Katie Couric had a chimpanzee visit her today on The Today Show. As part of the sendoff she's getting. I thought that was really cool, until I realized that she wasn't going to get to keep Lucky Louie.
That'd be a helluva sendoff, for your services: getting to keep the chimpanzee.
It'd almost make it worth getting up at 3:45 in the morning every morning for the past 15 years.
That's why I couldn't make it on the Today Show. All that constant early-rising. That, and my non-telegenic nature, general ignorance of and apathy for current events, and the complete, violent animosity Al Roker and I would have for each other. But mostly, it'd be the 3:45 in the morning thing.
If I had to be at work that early every day, I might consider just sleeping during the afternoon, and get up around 8 in the evening. Act like a vampire all night, and then go into Rockefeller Center and report on the news with Matt, Al and that chick who I refer to as "Ann Rice," even though I know that's not her name. The problem would be whether I choose to get drunk as I'm up in the middle of the night.
Given my stick-in-the-mud nature, I'd say I'd probably just sit up and read a book, or watch TeeVee.
Or wander the night, fighting crime.
Whichever struck my fancy on that given night. It would largely depend on how cold it was outside. And, of course, how much crime there was to fight.
Speaking of 3:45, do you think Katie wakes up then on her day off? When I had jobs that required my being there early in the morning, one of the things that bugged me was my inability to sleep late on my days off. I had a hotel job one summer that had me getting to work at 4:30 every morning....and on my days off, I could only sleep to 6:30 or 7. Do you think Katie Couric has that problem? What time do you think she'll get up when she's anchoring the CBS News? 10 in the morning? 11?
Have I mentioned Campbell Brown? Why the hell not? Have you seen this woman? She's huge! She's like 6'7". And BeeYooTeeFull. Dude, if you're looking for somebody to play Wonder Woman, this would be the woman to do it.
But I've wandered off my point.
Katie didn't get to keep the Chimpanzee. Which is maybe a gyp. I'd take it as a gyp, but then, I don't have all the nice things that a Katie Couric would have in her home. I tend to think that having a chimpanzee in the house, while cool, would probably be detrimental to any collections of fine art, or fragile china that you might have on the premises. Owing to that chimpanzees like to do hilarious things like tear up fine art, and break fragile china.
But since I own neither fine china nor fine art (with the possible exception of my original one-sheet of the film Police Academy II: Their First Assignment), I think I'd be cool with having a chimpanzee around the house.
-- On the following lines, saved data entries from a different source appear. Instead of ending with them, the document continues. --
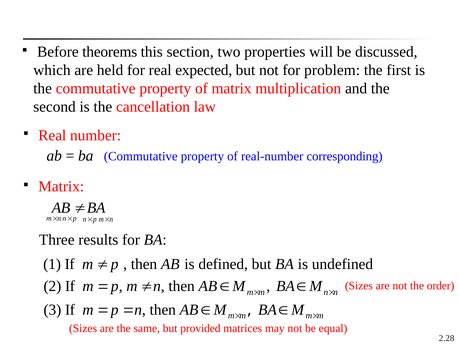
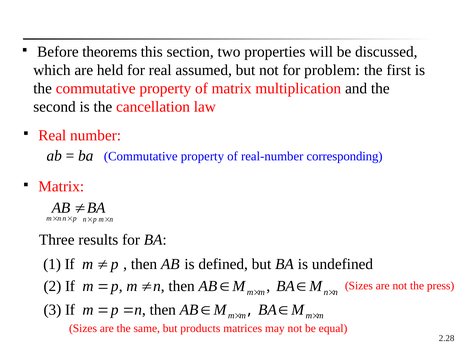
expected: expected -> assumed
order: order -> press
provided: provided -> products
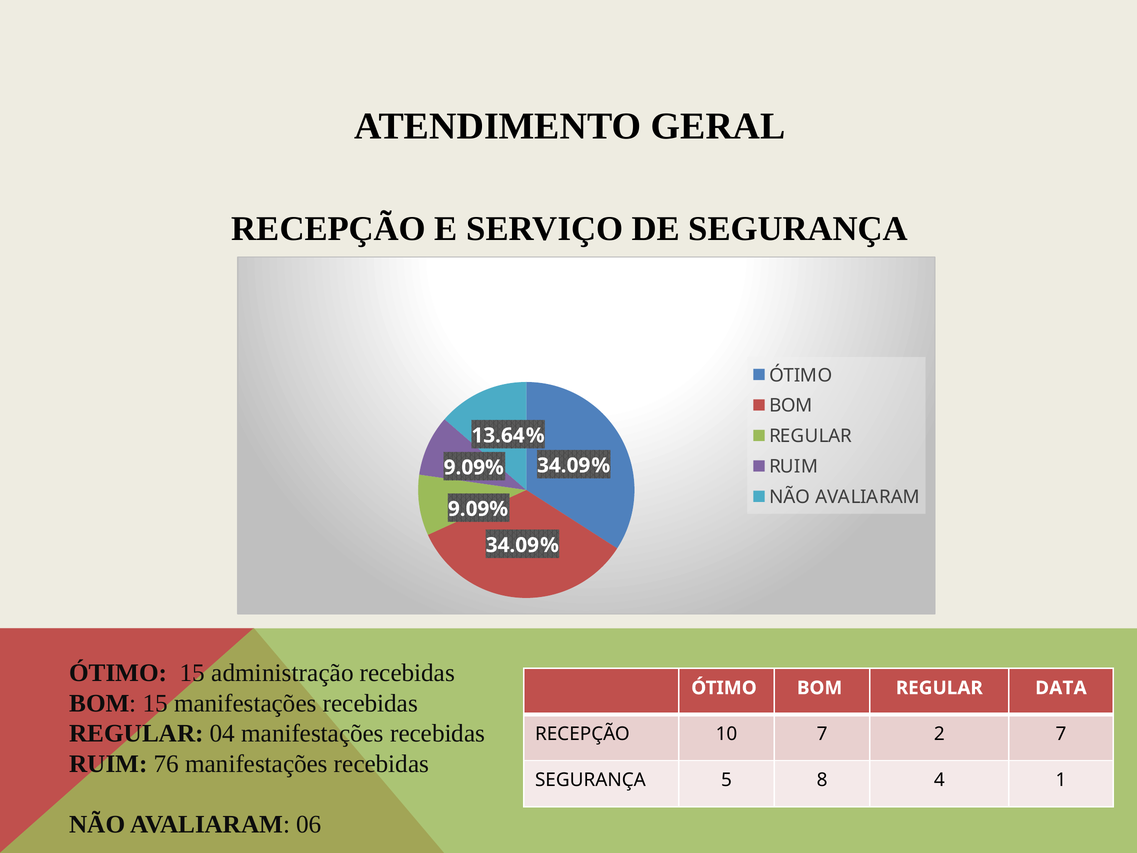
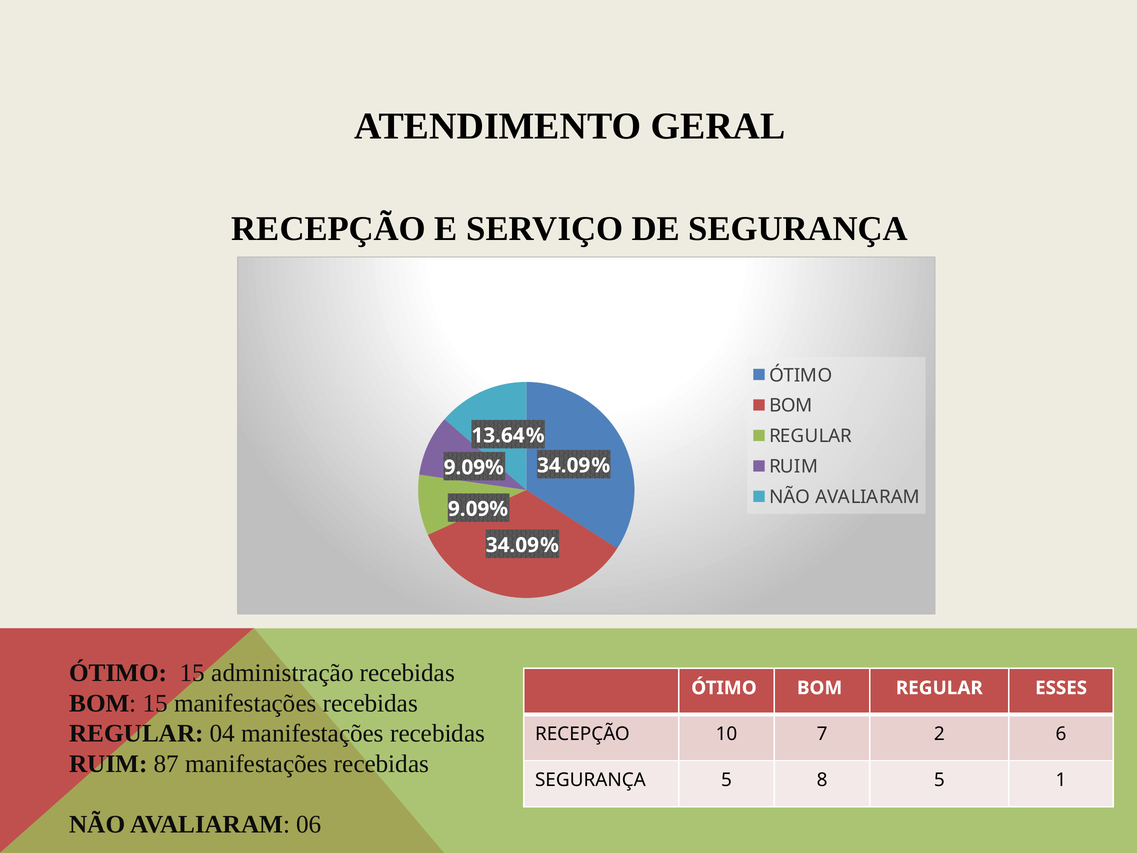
DATA: DATA -> ESSES
2 7: 7 -> 6
76: 76 -> 87
8 4: 4 -> 5
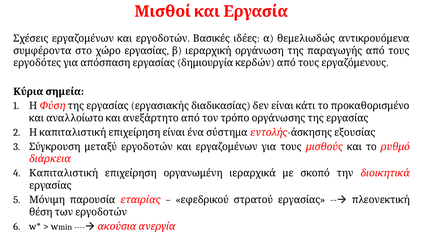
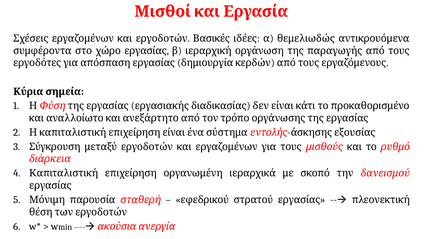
διοικητικά: διοικητικά -> δανεισμού
εταιρίας: εταιρίας -> σταθερή
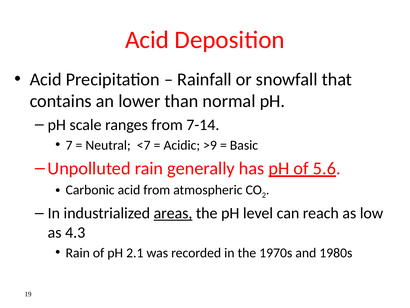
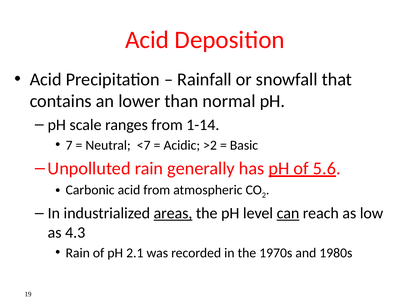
7-14: 7-14 -> 1-14
>9: >9 -> >2
can underline: none -> present
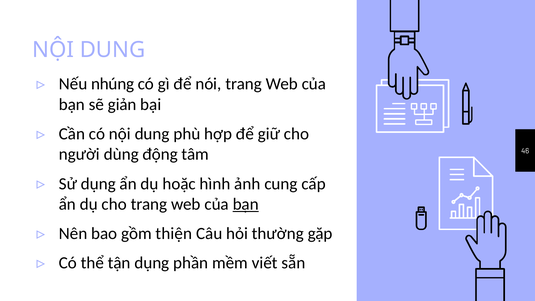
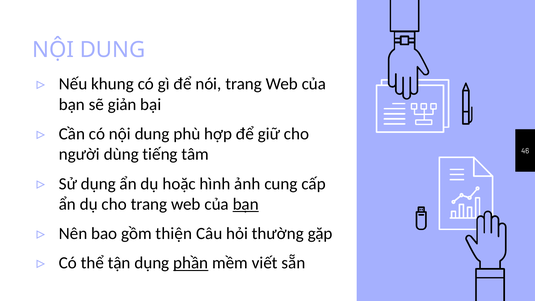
nhúng: nhúng -> khung
động: động -> tiếng
phần underline: none -> present
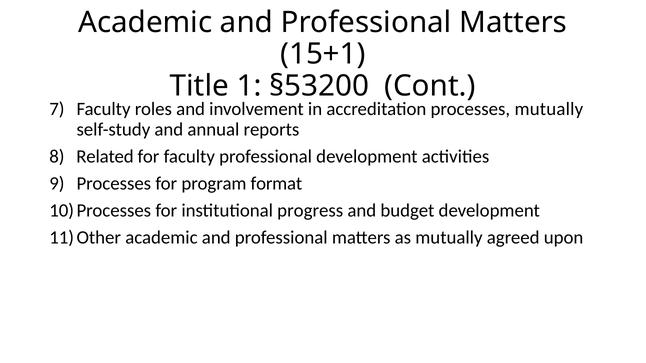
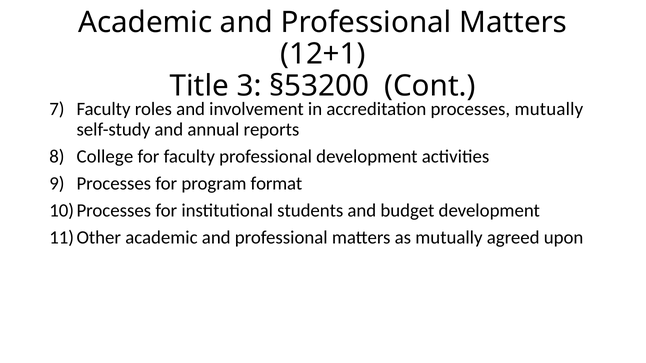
15+1: 15+1 -> 12+1
1: 1 -> 3
Related: Related -> College
progress: progress -> students
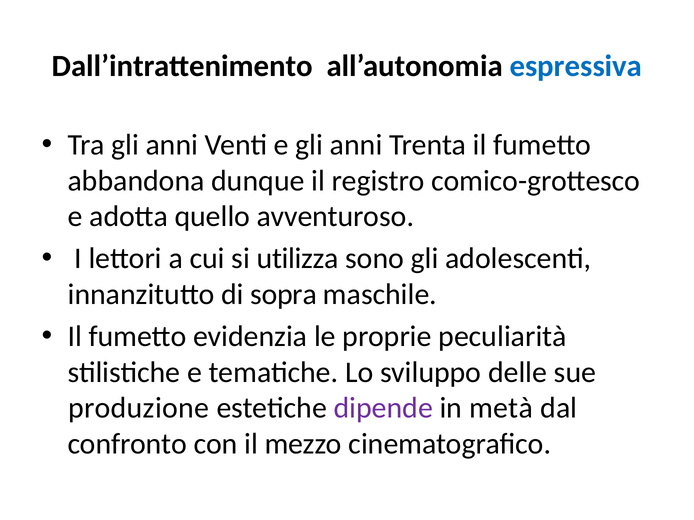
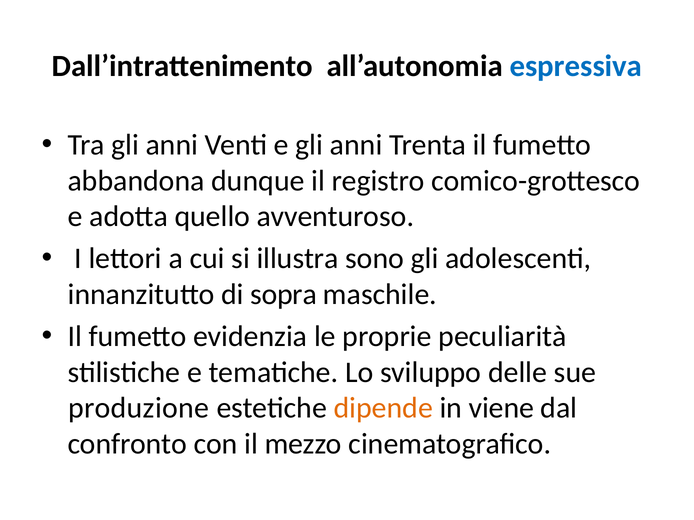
utilizza: utilizza -> illustra
dipende colour: purple -> orange
metà: metà -> viene
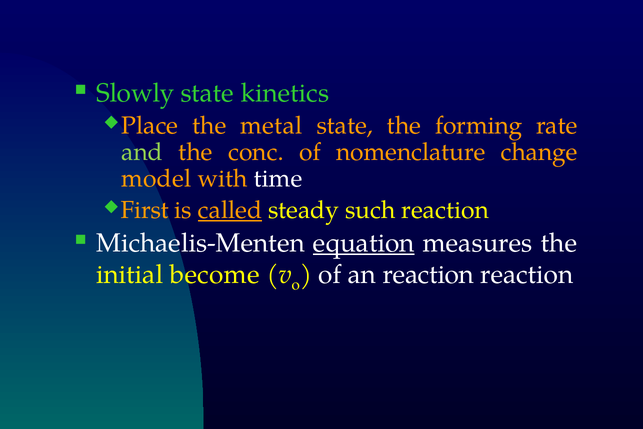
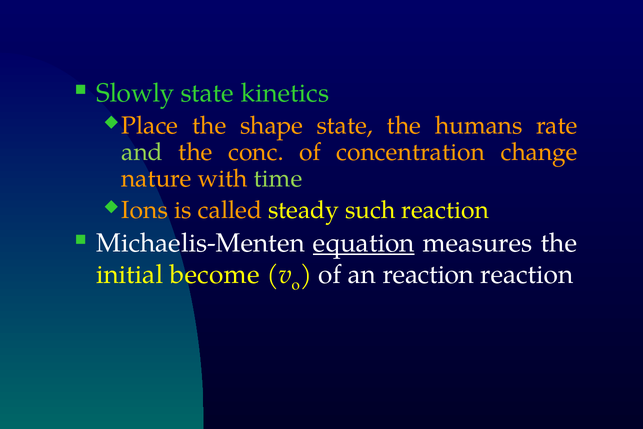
metal: metal -> shape
forming: forming -> humans
nomenclature: nomenclature -> concentration
model: model -> nature
time colour: white -> light green
First: First -> Ions
called underline: present -> none
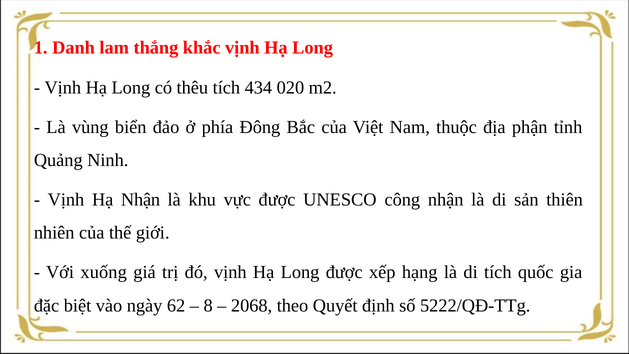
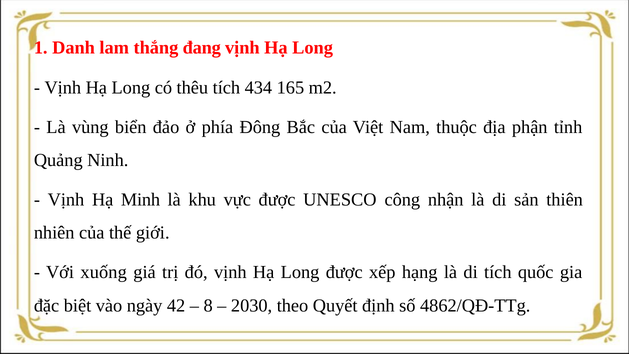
khắc: khắc -> đang
020: 020 -> 165
Hạ Nhận: Nhận -> Minh
62: 62 -> 42
2068: 2068 -> 2030
5222/QĐ-TTg: 5222/QĐ-TTg -> 4862/QĐ-TTg
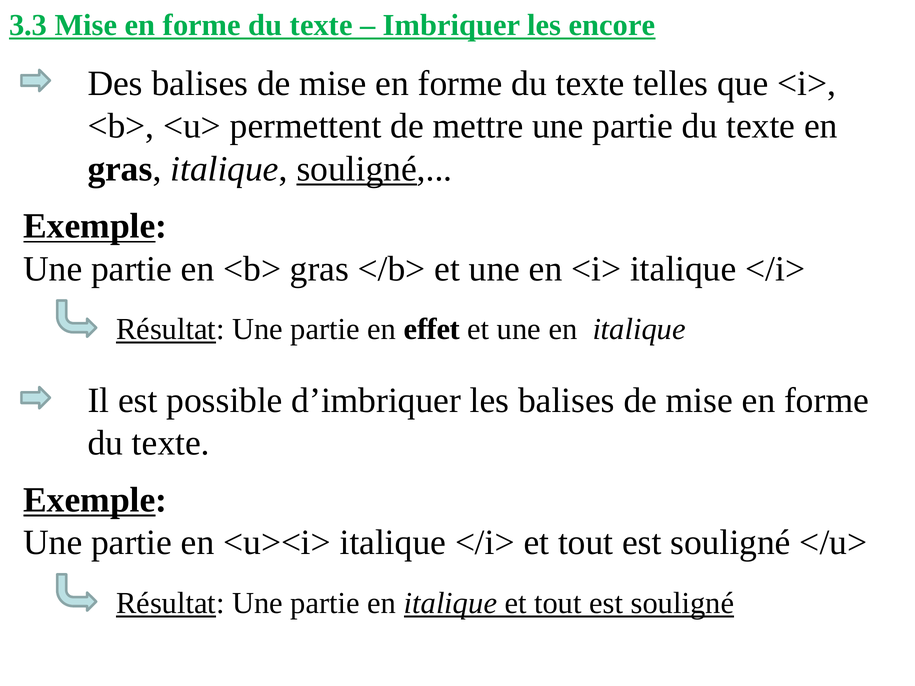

If only to have as a conversation piece.
"That's a bowl of Black Cherry Jell-O."
"No, not that....That!"
"Oh. That's my Retirement Chimpanzee."
If I survive in my current position long enough to have a retirement, I'll say this:
Fuck that "Gold Watch" bullshit.
You know what? I might even forego a pension.
If I can have a Retirement Chimpanzee.
But he can't smoke. I don't want a smoking chimpanzee. In my retirement, I don't know that I'll have the extra money to buy cigarettes (or cigars, or pipe tobacco) for a chimpanzee, especially if I've foregone a pension in favor of said chimpanzee.
Now, if the chimpanzee has money of his own, perhaps through some manner of court settlement or extended lottery winnings, then he can smoke. Outside, or in the garage during winter.
But we'll cross that bridge when we get to it.
I wonder if Katie Couric would let a retirement chimpanzee smoke in the house.
My gut says no, but there's a part of me that thinks she might, on the basis of "as long as he shits in the shitter."